I bet you watch this video at least twice.
It's one of those where you can't quite believe what happened.
You might even wonder whether it's some sort of twisted comedy.
But then you'll really wonder about what happened after the video received an extremely wide online audience.
It begins as any normal day.
The surveillance camera shows a restaurant in China's Shaanxi province.
A few customers are eating.
A little boy runs in through the plastic curtains that act as a door to the restaurant.
He's so vigorous in his mission -- which was to get chopsticks for his mom -- that the plastic billows back and strikes a pregnant diner in the face, causing her to spill her food.
As the little boy skips back out the door, the pregnant woman decides on revenge.

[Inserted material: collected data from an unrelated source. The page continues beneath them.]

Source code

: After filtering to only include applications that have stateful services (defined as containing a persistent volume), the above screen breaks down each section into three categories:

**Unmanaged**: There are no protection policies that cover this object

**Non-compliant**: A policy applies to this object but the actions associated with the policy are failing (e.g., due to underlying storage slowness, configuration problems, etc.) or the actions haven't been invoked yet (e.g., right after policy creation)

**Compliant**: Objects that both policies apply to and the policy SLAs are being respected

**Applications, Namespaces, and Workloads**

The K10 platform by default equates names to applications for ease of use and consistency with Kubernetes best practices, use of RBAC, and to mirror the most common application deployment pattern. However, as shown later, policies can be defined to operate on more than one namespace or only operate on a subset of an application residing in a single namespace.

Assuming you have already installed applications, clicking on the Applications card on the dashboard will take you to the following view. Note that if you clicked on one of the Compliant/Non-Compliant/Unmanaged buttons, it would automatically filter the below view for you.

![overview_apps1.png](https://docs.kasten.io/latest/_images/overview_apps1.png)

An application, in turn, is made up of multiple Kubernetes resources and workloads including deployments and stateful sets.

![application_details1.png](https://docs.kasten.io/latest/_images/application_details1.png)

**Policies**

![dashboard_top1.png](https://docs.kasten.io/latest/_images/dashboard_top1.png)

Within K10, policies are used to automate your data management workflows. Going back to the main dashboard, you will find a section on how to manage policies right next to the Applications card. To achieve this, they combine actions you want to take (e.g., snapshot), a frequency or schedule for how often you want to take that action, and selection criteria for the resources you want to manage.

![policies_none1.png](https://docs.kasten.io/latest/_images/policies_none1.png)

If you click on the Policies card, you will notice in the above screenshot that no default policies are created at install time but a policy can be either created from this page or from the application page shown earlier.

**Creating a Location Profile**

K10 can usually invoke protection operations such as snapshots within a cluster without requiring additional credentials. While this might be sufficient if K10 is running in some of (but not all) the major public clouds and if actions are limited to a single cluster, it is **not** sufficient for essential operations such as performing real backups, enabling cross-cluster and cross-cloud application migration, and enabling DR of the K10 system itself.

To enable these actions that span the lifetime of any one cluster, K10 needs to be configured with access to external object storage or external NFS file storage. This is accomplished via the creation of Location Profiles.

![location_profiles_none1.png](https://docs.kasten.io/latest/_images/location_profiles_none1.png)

She sticks her foot out and trips him.
The little boy -- who turns out to be 4 years old -- goes flying. The South China Morning Post reports he suffered a mild concussion.
At first, the little boy's mother thought he'd just fallen. When she discovered -- thanks to confirmation from others in the restaurant -- that he'd been tripped, things changed.
Actually, it's perhaps more that when at least 70 million people on China's Weibo and WeChat saw the video, this became a people's court, with the pregnant woman on the stand.
Cries of Shame! rained down on the pregnant woman.
Yes, the boy's mom was so angry that she called the police.
But here's the twist: the Washington Post reports that the boy's parents actually own the restaurant.
You might imagine, then, that they'd want the full force of the law to be the pregnant woman's downfall.
After all, the boy suffers from a heart condition. Something more serious could easily have occurred. And at their place of business, too.
So when the boy's mom heard that the pregnant woman had only been given a suspended sentence and fined, you could have expected she'd rail against injustice and protest to the highest heavens. (As much as one can in China.)
Yet she had a very different reaction.
"We do not wish to affect her," she told China Youth Daily. "I have children myself. I can understand."
Perhaps she knew that there was a lesson here for the little boy, too. But perhaps she'd also realized the amount of vilification that the pregnant woman had to endure from the online jury.
Your behavior on a single day, at a single moment can end up defining you, if it suddenly becomes social media famous.
Equally, if you're a business involved in such an incident, your brand can be defined by how you react.
When United Airlines, for example, dragged a paying passenger off a plane, injuring him in the process, it wasn't just the video that created outrage.
It was how the airline's CEO, Oscar Muñoz reacted.
He blamed the passenger, rather than instantly looking at the video and reacting as any human being would.
This boy's mom reacted like a human being.
It's a wonderful lesson, one that too many business owners forget.